• **Your goal**
For every line of the records below that holds "Left", add one. Give only the final total.

Start of Block

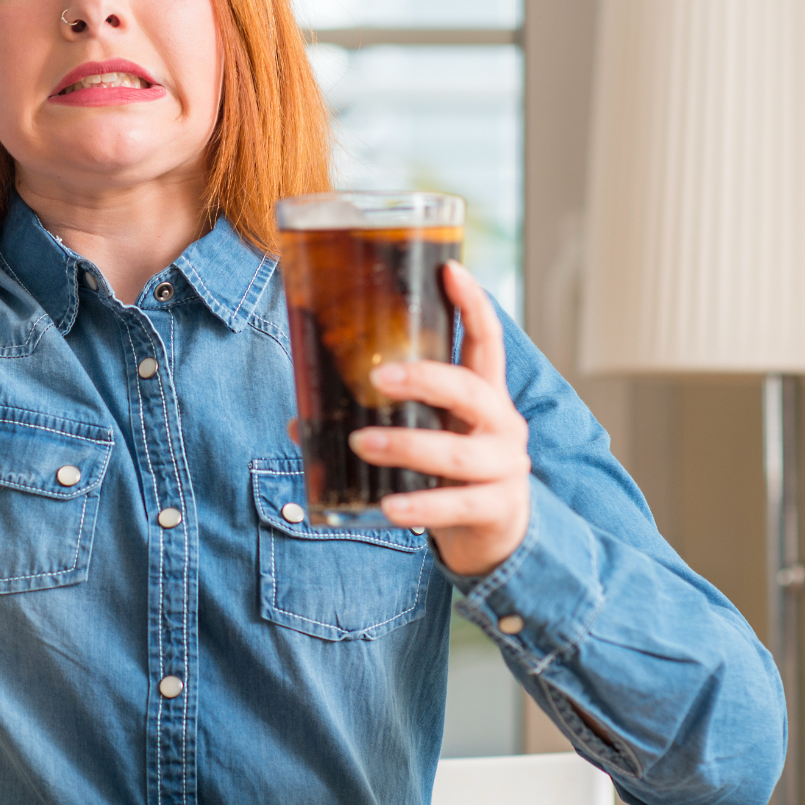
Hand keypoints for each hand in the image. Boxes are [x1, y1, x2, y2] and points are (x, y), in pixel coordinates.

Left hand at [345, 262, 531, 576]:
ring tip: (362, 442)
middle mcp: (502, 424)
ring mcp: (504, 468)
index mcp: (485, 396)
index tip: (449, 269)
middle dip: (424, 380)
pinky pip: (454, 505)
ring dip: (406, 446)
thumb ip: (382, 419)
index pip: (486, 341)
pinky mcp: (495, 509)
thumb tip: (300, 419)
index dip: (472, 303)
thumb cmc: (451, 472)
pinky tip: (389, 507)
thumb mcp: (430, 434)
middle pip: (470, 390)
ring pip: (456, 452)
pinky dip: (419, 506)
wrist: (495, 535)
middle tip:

End of Block
Start of Block

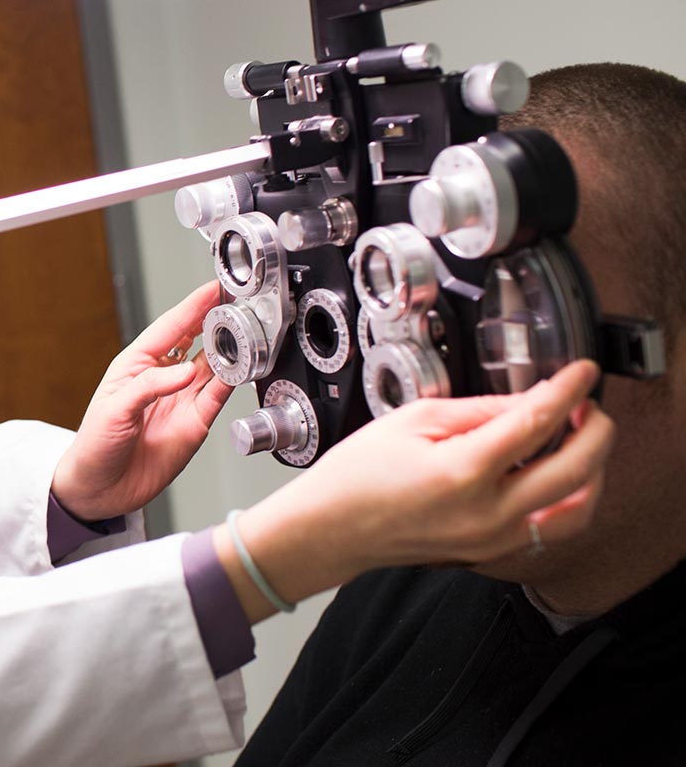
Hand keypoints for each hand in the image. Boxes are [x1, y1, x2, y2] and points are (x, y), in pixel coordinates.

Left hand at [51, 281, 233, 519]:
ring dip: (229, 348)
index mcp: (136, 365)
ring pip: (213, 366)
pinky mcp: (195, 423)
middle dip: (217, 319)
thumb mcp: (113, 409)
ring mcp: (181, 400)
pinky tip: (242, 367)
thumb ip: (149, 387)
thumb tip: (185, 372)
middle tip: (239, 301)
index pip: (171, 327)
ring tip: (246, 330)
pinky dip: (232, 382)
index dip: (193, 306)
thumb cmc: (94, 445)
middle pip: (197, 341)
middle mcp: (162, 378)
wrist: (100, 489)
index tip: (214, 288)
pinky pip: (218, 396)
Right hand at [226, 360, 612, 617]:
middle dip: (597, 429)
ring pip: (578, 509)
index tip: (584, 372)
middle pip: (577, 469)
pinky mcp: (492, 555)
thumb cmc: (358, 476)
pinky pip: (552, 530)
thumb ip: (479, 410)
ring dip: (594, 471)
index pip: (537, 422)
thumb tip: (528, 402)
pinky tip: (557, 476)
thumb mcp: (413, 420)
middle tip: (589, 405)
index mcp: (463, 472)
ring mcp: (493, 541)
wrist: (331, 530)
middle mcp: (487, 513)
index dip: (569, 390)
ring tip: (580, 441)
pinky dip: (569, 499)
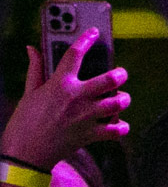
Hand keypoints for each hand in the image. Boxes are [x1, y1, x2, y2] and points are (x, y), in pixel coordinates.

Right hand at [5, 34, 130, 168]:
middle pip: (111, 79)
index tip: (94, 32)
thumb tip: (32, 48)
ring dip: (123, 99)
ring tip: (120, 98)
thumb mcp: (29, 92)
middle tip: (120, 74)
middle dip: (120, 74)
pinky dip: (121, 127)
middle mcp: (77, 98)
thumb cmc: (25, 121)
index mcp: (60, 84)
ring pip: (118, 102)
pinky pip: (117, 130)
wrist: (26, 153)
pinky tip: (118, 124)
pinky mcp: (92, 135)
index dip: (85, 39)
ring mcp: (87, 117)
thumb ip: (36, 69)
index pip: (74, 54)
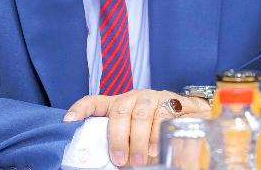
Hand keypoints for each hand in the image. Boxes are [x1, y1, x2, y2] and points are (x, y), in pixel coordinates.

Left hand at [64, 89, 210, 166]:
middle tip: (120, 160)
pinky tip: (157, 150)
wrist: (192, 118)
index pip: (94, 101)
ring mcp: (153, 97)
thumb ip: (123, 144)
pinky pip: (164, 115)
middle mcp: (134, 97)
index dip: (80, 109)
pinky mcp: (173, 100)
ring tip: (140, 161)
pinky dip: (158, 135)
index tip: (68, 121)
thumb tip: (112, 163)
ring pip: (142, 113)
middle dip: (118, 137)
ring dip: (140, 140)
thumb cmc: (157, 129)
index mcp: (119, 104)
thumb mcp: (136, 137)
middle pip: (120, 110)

End of Block
Start of Block

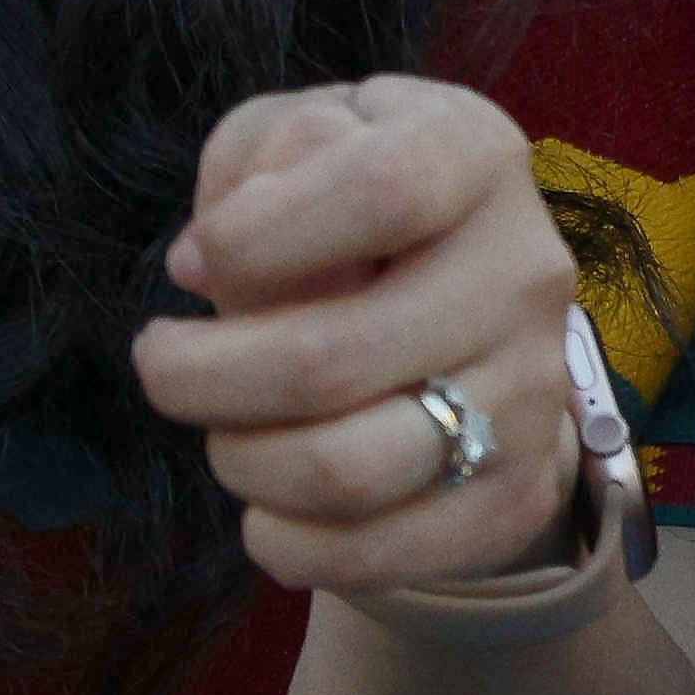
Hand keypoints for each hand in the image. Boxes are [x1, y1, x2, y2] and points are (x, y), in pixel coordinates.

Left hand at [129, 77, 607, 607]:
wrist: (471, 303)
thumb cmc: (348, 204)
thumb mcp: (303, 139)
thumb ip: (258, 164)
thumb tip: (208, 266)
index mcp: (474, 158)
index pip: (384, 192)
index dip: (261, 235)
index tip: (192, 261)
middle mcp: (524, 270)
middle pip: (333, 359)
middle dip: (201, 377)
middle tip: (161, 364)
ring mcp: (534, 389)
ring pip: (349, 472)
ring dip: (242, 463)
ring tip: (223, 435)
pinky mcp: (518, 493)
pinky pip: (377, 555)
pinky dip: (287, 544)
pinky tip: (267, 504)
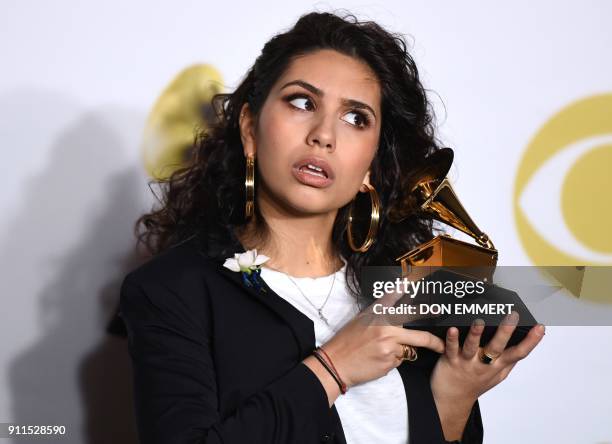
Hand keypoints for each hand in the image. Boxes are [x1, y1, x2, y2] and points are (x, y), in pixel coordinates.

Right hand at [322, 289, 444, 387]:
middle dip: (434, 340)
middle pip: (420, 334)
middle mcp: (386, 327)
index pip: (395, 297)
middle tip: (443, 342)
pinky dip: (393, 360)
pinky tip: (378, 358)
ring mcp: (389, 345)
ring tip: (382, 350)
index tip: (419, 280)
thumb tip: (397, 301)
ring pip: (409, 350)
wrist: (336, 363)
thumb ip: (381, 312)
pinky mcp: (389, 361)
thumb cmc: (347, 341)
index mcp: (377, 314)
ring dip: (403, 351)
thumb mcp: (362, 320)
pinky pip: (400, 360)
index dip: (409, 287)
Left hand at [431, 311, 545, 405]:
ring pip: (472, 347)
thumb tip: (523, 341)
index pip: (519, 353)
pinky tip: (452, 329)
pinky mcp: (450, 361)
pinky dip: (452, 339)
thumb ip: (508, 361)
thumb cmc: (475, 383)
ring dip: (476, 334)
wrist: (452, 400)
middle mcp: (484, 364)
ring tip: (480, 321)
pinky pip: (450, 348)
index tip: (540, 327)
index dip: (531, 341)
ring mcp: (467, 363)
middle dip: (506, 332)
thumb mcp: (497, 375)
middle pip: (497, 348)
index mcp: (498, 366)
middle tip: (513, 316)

End of Block

• **Output**
5